Reproduce the data below word for word, beginning with the line that contains "class: Magnoliopsida" and continuing through the final line of the data. Omit the pictures from your answer.

[Begin Stored records]

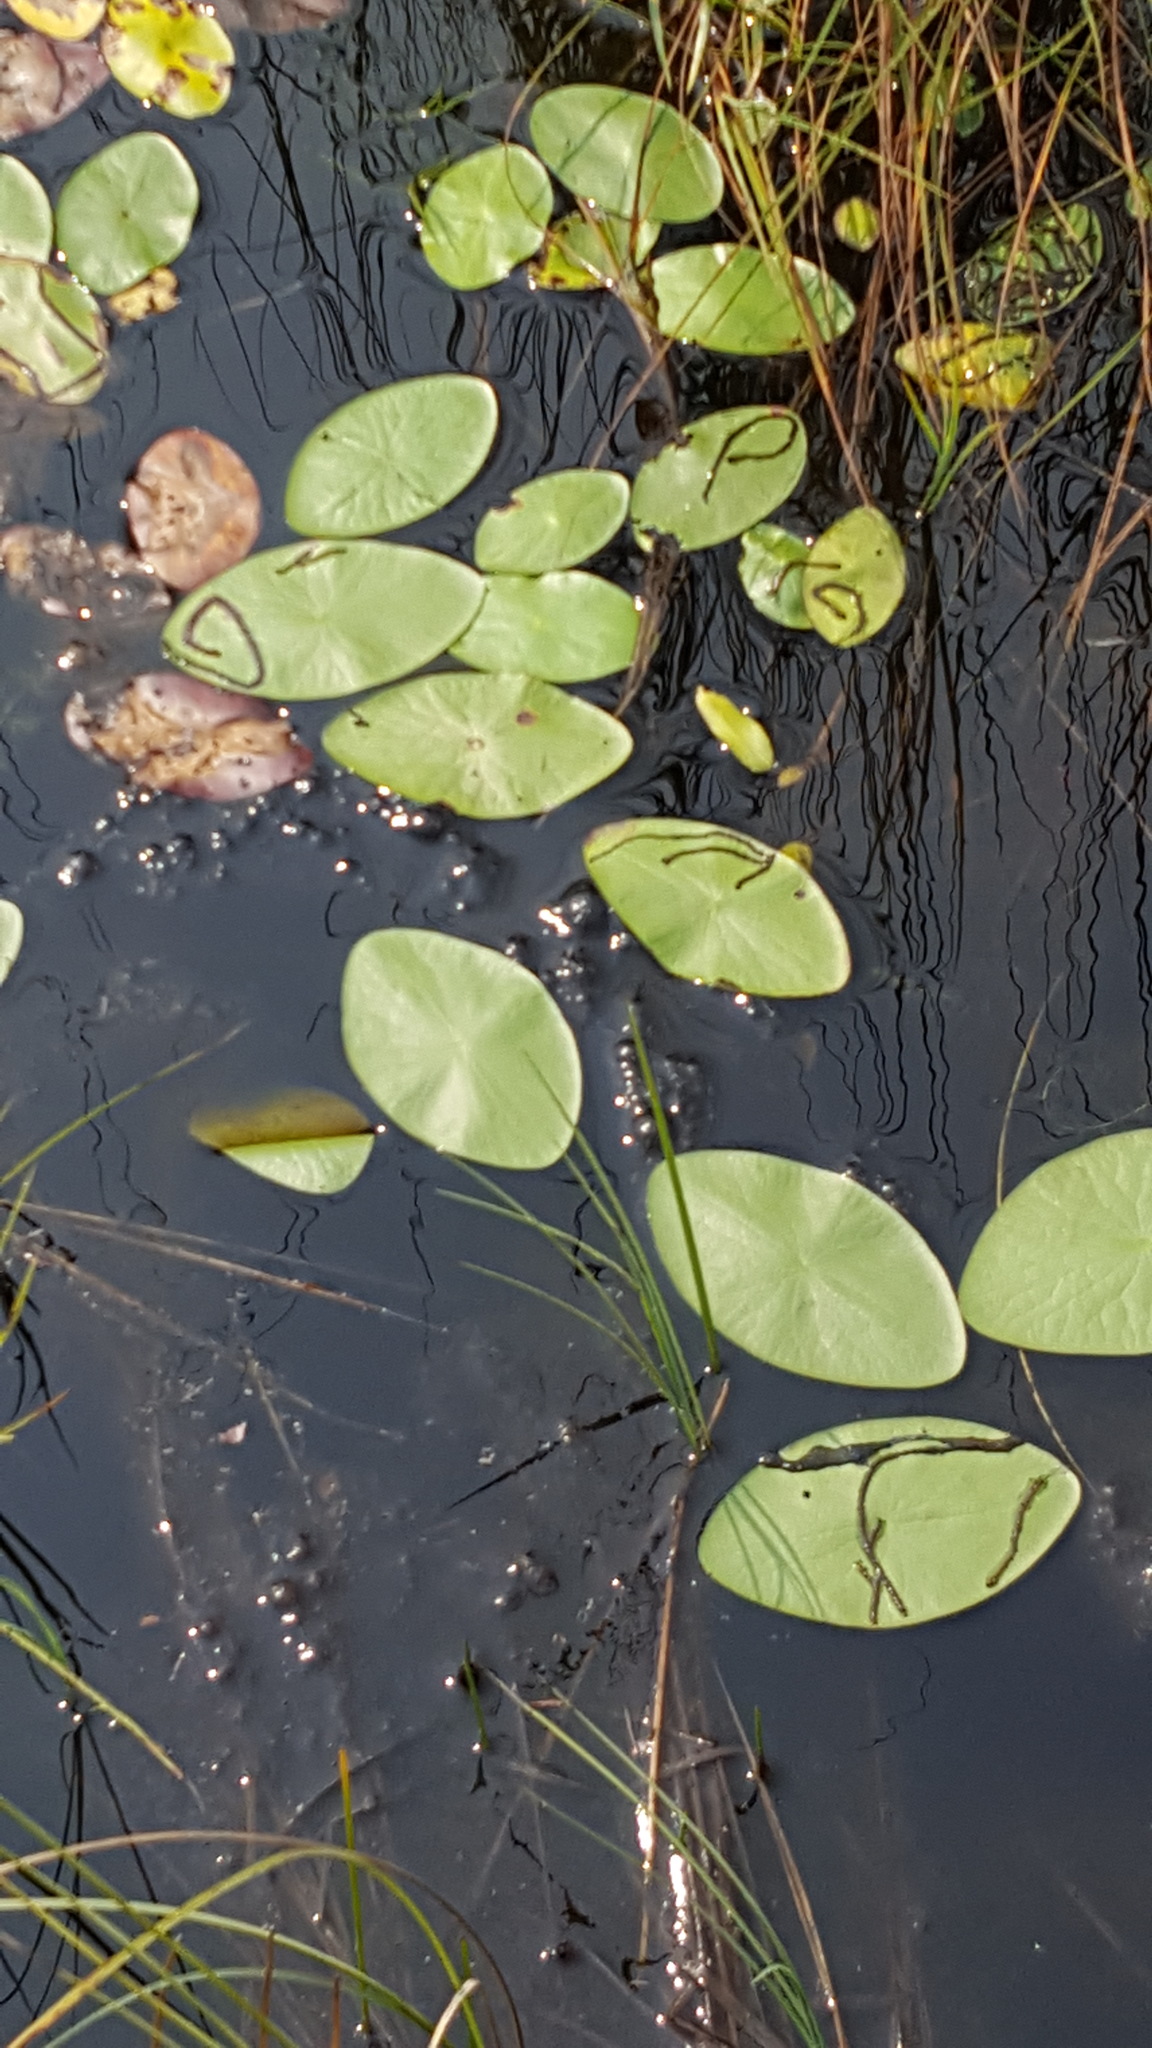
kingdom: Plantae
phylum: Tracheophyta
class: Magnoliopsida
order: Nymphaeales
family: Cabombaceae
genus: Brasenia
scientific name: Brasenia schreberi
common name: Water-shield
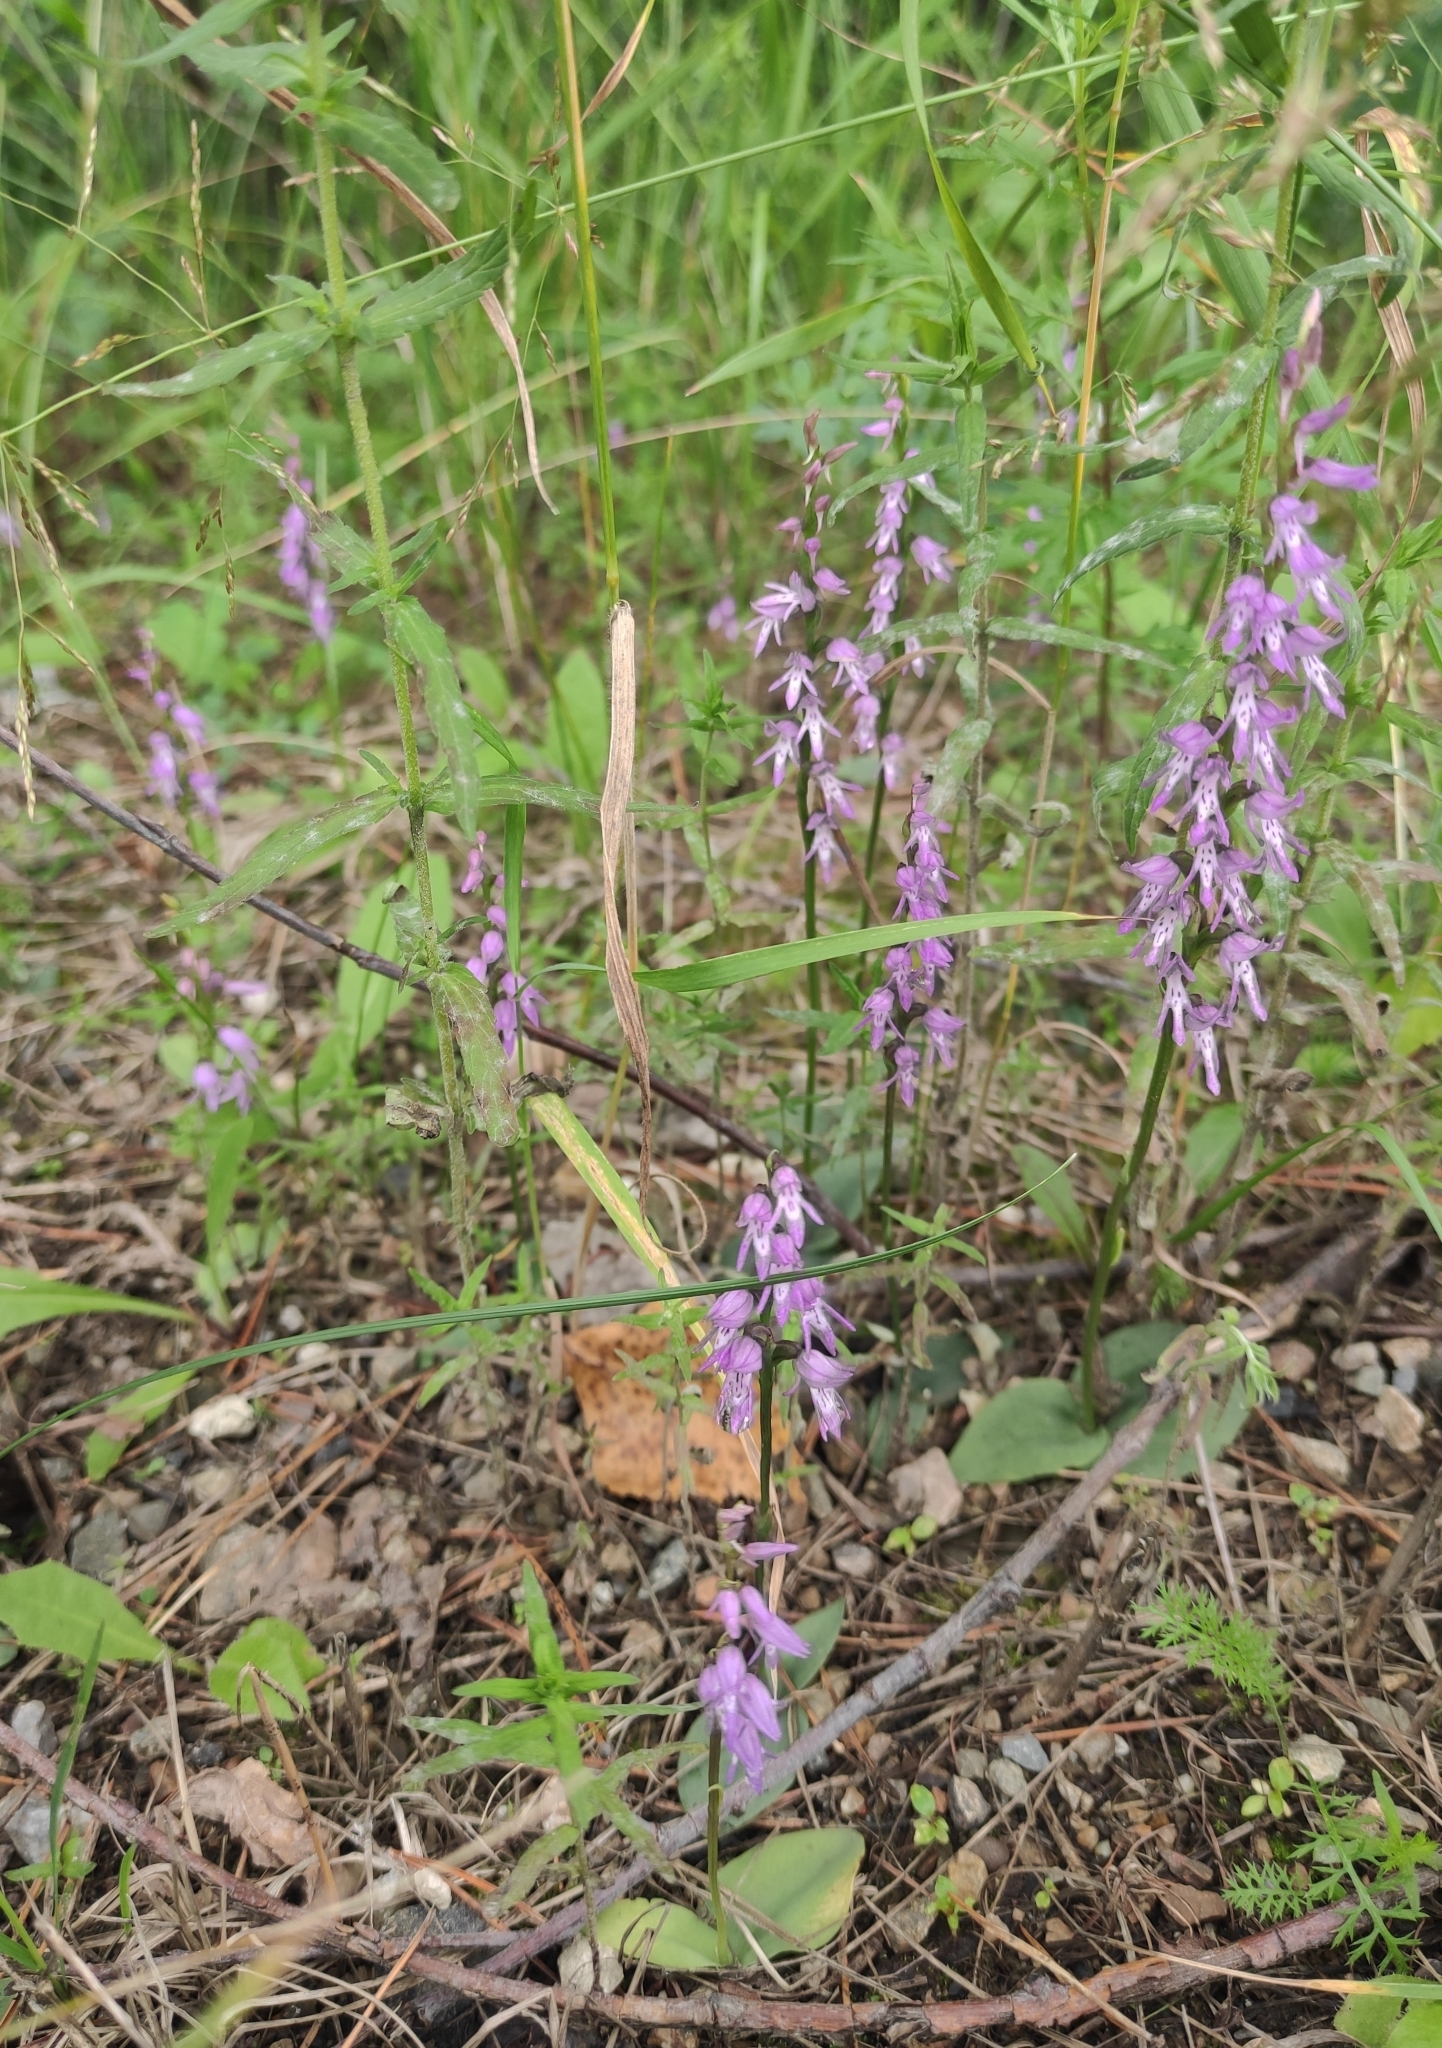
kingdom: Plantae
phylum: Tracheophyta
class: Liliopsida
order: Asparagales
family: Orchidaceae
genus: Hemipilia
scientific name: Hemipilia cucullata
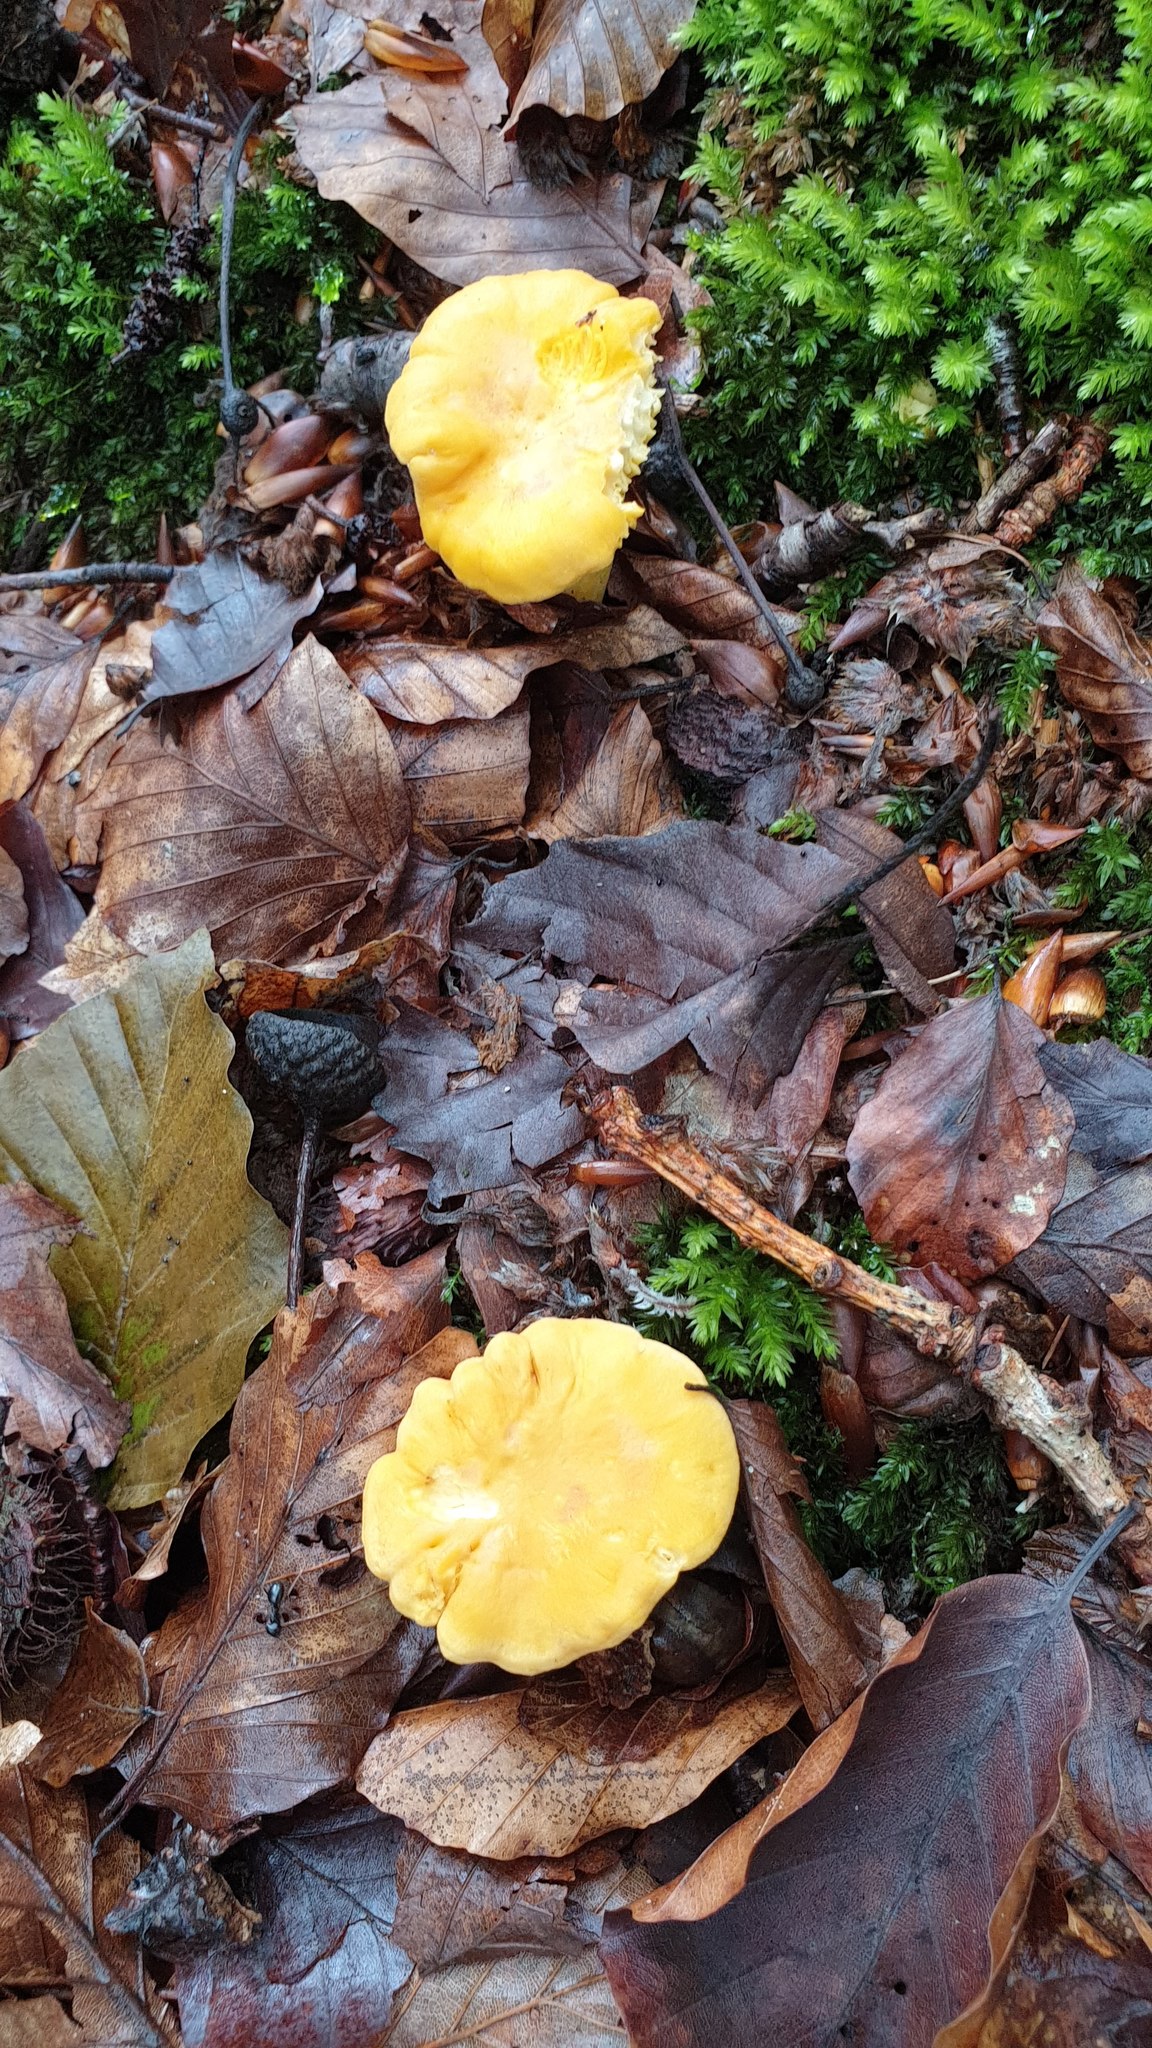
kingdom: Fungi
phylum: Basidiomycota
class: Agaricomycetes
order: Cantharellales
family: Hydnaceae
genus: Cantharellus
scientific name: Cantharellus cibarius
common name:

[End Stored records]

[Correct result]:
class: Magnoliopsida
order: Nymphaeales
family: Cabombaceae
genus: Brasenia
scientific name: Brasenia schreberi
common name: Water-shield
kingdom: Plantae
phylum: Tracheophyta
class: Liliopsida
order: Asparagales
family: Orchidaceae
genus: Hemipilia
scientific name: Hemipilia cucullata
kingdom: Fungi
phylum: Basidiomycota
class: Agaricomycetes
order: Cantharellales
family: Hydnaceae
genus: Cantharellus
scientific name: Cantharellus cibarius
common name:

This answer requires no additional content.